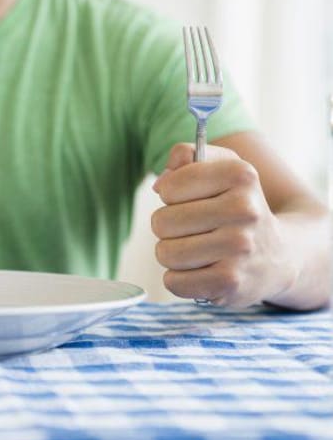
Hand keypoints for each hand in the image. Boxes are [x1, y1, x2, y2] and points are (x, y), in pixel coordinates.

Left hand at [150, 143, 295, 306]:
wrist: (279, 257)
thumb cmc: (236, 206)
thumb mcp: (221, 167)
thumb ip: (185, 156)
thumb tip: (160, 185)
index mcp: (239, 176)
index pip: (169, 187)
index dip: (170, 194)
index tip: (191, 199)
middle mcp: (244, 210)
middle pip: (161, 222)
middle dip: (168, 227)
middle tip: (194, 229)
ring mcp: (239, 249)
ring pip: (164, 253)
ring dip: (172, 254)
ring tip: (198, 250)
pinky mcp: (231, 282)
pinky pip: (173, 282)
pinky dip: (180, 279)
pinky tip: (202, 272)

==

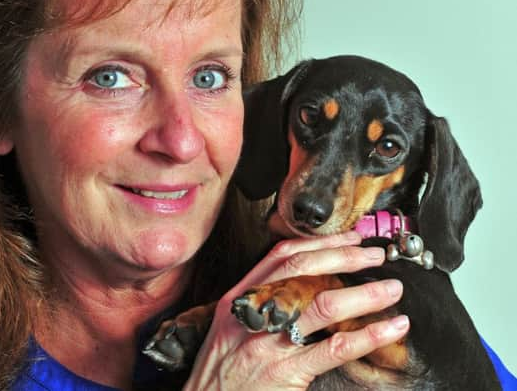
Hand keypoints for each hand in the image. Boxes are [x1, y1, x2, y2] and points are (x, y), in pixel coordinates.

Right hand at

◆ WHAT THE TASK ASKS ◆
Reproduce exactly, and with no other material, the lines between those holding "middle tip: (194, 229)" and "pinky tip: (202, 272)", inclusive.

◆ ANSWER TO THIS EXERCISE ◆
middle tip: (194, 229)
ring mcp: (239, 249)
ring pip: (164, 253)
ring dip: (172, 254)
ring tip: (198, 250)
pinky mcp: (231, 282)
pinky pip: (173, 282)
pinky dip: (180, 279)
pinky tip: (202, 272)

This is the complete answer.